= Fiona Kennedy =

Scottish singer, actress and broadcaster

Fiona Kennedy Clark (born 2 July 1955), OBE, DL is a Scottish singer, actress and broadcaster, and the daughter of Scottish and Gaelic singers Calum Kennedy and Anne Gillies. As a child she appeared with her parents as they performed as a family, and this developed into a successful solo career.

==Career ==
Kennedy's TV appearances include the 1971 series The Witch's Daughter, Sutherland's Law and Mauro the Gypsy, made for the Children's Film Foundation and released in 1972, four series of Record Breakers on BBC1 and the New Year Show with Sir Trevor MacDonald. She also presented Behind the Scenes at Monarch of the Glen. She has also appeared on BBC TV's Songs of Praise as a singer. In 1985, Kennedy attempted to represent the UK in the Eurovision Song Contest with the song So Do I, performed as a duet with Mike Redway. The song placed equal last in the televised A Song for Europe contest.

She had a role in the 1973 film The Wicker Man, in which she played Holly Grimmond.
Her production The Kist has enjoyed 5 star reviews at The Edinburgh Festival Fringe and has also been performed in Aberdeen, Glasgow and New York.

She has recorded several albums including Maiden Heaven and Coming Home. Her 2017 album Time to Fly includes songs co-written with Beth Nielsen-Chapman and duets with Ross Wilson of Blue Rose Code.

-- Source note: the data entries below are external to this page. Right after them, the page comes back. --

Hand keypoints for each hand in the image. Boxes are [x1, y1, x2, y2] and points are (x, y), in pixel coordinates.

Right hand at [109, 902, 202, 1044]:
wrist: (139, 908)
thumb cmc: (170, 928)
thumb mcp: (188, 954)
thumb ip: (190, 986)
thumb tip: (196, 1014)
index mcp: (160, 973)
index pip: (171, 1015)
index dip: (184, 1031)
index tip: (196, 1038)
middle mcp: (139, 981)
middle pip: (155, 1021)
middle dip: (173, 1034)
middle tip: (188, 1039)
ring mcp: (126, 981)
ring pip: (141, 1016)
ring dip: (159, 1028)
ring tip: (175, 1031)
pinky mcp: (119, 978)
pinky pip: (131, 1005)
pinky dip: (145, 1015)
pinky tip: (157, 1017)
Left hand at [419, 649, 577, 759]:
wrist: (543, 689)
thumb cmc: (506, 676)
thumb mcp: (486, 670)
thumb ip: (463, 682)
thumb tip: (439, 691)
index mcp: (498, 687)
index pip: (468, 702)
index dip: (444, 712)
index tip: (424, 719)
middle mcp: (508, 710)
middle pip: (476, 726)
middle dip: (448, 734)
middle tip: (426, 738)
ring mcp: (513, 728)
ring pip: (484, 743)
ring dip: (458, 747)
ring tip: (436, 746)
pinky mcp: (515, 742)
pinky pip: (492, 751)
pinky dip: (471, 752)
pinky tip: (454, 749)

Kennedy sang for Queen Elizabeth II on a number of occasions and performed at the G8 Summit at Edinburgh Castle. She has sung at the first NATO Burns Supper in Brussels, performed at Celtic Connections and Transatlantic Sessions on BBC 2, touring with Runrig, hosted television programmes for PBS in America, narrated Peter and the Wolf and The Snowman with the RSNO, presented Live at The Lemon Tree for BBC Scotland with Phil Cunningham, and narrated The Three Ships with Sir Tony Robinson, composed by Paul Mealor. She has acted in a number of plays including Alfie in the West End and Ane Satyre of the Thrie Estaites at the Edinburgh International Festival.

A visit to Ellis Island inspired her own production The Kist, which appeared at the Edinburgh Fringe Festival, as well as at venues in Scotland, London and New York. She collaborates regularly with writer and director John Bett including ten years of Nae Ordinary Burns Supper.

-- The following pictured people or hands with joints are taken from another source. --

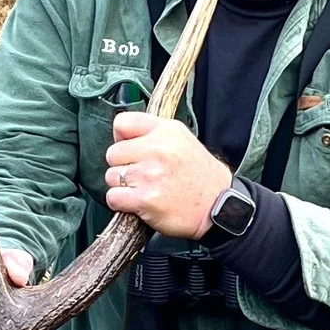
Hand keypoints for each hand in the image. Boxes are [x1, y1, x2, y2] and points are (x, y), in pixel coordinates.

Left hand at [106, 112, 230, 240]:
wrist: (218, 206)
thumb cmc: (200, 175)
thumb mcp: (183, 139)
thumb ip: (154, 132)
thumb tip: (121, 135)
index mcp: (166, 131)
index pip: (122, 123)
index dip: (121, 139)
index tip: (130, 150)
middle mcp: (158, 149)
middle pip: (113, 153)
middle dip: (122, 166)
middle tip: (140, 174)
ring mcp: (151, 175)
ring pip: (111, 176)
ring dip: (122, 186)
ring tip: (142, 189)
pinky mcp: (146, 199)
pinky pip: (113, 197)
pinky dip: (121, 202)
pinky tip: (137, 202)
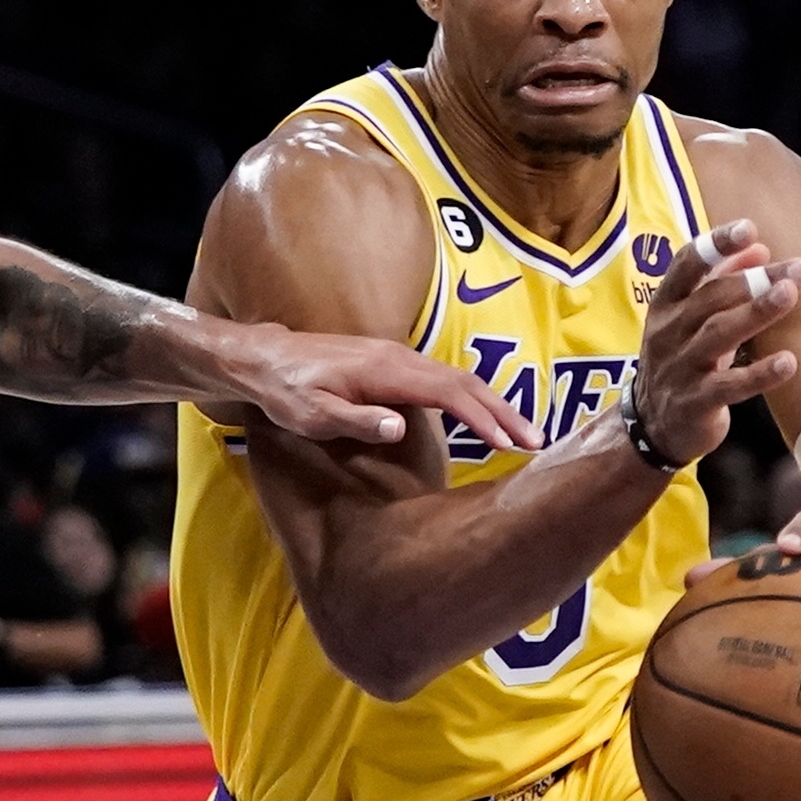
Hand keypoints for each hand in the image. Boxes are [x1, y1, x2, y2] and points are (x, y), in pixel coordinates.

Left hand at [234, 323, 542, 449]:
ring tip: (521, 435)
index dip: (483, 417)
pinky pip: (445, 381)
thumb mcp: (312, 414)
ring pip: (459, 380)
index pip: (449, 392)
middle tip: (536, 442)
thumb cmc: (286, 389)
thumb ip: (356, 420)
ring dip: (493, 406)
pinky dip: (472, 400)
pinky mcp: (395, 365)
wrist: (264, 357)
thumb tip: (401, 426)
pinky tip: (484, 418)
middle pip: (466, 382)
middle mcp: (401, 358)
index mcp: (387, 370)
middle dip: (504, 412)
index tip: (510, 442)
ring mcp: (400, 358)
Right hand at [632, 220, 800, 465]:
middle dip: (756, 280)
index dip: (716, 244)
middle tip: (800, 269)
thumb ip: (721, 281)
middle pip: (711, 298)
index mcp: (666, 305)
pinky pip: (728, 387)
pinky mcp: (695, 403)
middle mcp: (668, 332)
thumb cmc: (682, 359)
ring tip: (790, 295)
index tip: (749, 228)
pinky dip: (759, 374)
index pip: (686, 265)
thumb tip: (759, 247)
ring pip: (718, 335)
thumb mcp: (692, 318)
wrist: (653, 426)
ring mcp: (680, 368)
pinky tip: (789, 363)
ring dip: (756, 313)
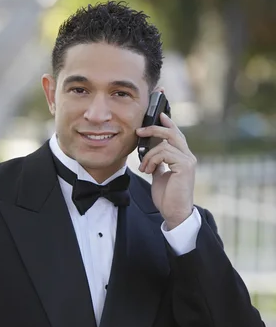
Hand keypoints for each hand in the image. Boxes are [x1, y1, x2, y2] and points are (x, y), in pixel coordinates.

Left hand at [136, 112, 196, 228]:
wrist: (174, 212)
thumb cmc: (167, 196)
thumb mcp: (160, 175)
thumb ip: (158, 162)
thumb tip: (151, 154)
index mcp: (182, 157)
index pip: (176, 134)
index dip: (168, 122)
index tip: (159, 114)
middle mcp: (187, 156)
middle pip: (172, 132)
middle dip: (154, 128)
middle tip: (139, 131)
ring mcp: (188, 160)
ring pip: (164, 143)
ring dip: (148, 155)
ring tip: (144, 168)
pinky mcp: (185, 166)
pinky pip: (164, 153)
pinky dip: (152, 160)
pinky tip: (148, 171)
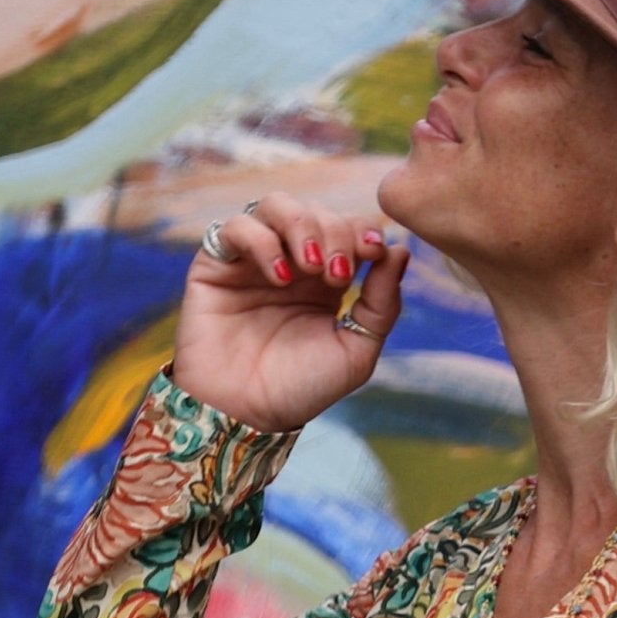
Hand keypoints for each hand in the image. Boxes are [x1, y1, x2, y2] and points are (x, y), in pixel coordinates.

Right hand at [171, 189, 409, 431]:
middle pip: (317, 212)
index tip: (375, 250)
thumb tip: (400, 250)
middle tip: (337, 273)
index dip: (363, 230)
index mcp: (327, 280)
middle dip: (335, 232)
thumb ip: (382, 303)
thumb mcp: (356, 350)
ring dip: (301, 225)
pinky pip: (236, 226)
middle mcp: (291, 262)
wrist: (246, 412)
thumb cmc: (301, 388)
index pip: (349, 228)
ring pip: (277, 205)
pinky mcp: (216, 264)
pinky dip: (261, 241)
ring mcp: (253, 259)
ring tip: (311, 266)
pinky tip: (278, 276)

Kennedy is a Deputy Lord Lieutenant of Aberdeenshire. She is Honorary President of VSA, and is the Patron of charities including FROM Scotland (Famine Relief for Orphans in Malawi), Speakeasy, St Margaret’s Braemar, Jazzartuk and Pitlochry Festival Theatre. In addition she is an Ambassador for London Scottish Rugby Club.

==Theatre==

| Year | Title | Role | Company | Director | Notes |
|---|---|---|---|---|---|
| 1982 | Ane Satyre of the Thrie Estaites | Danger | Scottish Theatre Company | Tom Fleming | play by Sir David Lindsay, adapted by Robert Kemp |

==Honours ==
Kennedy was appointed Officer of the Order of the British Empire (OBE) in the 2014 New Year Honours for services to music and for charitable services in Scotland.